Team Green also published power efficiency figures for its NVLink-C2C interconnect (the “bridge” that makes the dual-CPU superchip possible), which is said to consume 5x less power than the PCIe 5.0 interface while delivering up to 900 GB/s of throughput, among other benchmark data.

Grace CPU Superchip

Unveiled at GTC 2022 earlier this year, the Grace CPU Superchip is comprised of two Grace CPUs linked up via high-speed NVLink interconnect, in a similar fashion to Apple’s M1 Ultra.

The result is a 144-core monster with 1TB/s of memory bandwidth and 396MB on-chip cache that Nvidia claims will be the fastest processor on the market for workloads ranging from AI to HPC and more.

“A new type of data center has emerged – AI factories that process and refine mountains of data to produce intelligence,” said Nvidia CEO Jensen Huang, when the new chip was first announced.

“The Grace CPU Superchip offers the highest performance, memory bandwidth and Nvidia software platforms in one chip and will shine as the CPU of the world’s AI infrastructure.”

Although it remains unclear when the new superchip will be widely available, Nvidia recently revealed it will feature in a range of new pre-built servers launching in the first half of 2023. The new systems – from the likes of Asus, Gigabyte, Supermicro and others – will be based on four new 2U reference designs teased by Nvidia at Computex 2022.

The four designs are each specced out to cater for specific use cases, from cloud gaming to digital twins, HPC and AI. Nvidia says the designs can be modified easily by partners to “quickly spin up motherboards leveraging their existing system architectures”.

The entrance of Nvidia into the server market will further accelerate the advance of Arm-based chips, which are expected to eat into the share of x86, the architecture on which Intel Xeon and AMD EPYC chips are based.

The adoption of Arm-based chips in the data center has also been driven by the development of custom Arm-based silicon among cloud providers and other web giants. The Graviton series developed by AWS has proven to be a great success, Chinese firm AliBaba is working on a new 128-core CPU, and both Microsoft and Meta are rumored to be developing in-house chips too.

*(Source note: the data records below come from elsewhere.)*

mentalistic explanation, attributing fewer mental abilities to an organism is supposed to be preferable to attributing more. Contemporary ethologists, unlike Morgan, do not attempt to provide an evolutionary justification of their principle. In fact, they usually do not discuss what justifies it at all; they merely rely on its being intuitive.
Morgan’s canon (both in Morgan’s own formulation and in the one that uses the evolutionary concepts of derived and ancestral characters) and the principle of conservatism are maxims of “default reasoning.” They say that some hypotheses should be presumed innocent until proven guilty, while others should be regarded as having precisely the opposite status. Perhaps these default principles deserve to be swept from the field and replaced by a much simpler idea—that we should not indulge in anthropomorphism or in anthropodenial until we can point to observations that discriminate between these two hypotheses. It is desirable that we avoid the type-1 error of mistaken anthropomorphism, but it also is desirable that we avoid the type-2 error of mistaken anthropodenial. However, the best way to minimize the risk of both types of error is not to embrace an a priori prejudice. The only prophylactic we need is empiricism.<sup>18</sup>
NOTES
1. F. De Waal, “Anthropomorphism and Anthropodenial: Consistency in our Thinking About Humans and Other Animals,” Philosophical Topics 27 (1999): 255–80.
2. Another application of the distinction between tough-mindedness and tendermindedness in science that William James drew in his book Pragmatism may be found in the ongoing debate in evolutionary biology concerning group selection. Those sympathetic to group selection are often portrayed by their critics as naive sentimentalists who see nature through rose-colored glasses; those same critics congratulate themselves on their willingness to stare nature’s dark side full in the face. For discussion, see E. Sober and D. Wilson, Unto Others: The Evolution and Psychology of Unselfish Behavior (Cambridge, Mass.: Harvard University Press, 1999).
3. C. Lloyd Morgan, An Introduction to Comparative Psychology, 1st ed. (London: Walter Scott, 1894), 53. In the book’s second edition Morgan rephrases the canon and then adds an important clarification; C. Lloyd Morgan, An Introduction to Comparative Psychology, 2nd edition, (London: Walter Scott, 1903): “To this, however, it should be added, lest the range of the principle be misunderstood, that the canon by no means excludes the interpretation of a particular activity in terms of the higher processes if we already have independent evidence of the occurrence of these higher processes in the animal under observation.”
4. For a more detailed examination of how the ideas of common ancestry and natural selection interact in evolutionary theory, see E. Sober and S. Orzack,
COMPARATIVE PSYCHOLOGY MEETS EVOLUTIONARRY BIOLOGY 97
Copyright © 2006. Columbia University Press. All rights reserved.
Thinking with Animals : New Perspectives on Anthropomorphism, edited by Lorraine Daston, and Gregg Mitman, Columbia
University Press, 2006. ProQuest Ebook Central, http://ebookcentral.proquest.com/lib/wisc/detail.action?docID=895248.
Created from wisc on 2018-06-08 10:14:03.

“A lot of startups have attempted to do Arm in the data center over the years. At the beginning, the value proposition early on was about low power, but data center operators really care about performance. It’s about packing as much compute as possible into a rack,” Chris Bergey, SVP Infrastructure at Arm, told TechRadar Pro earlier this year.

“With Arm, cloud providers are finding they can get more compute, because they can put more cores in a power envelope. And we’re just at the tip of the iceberg.”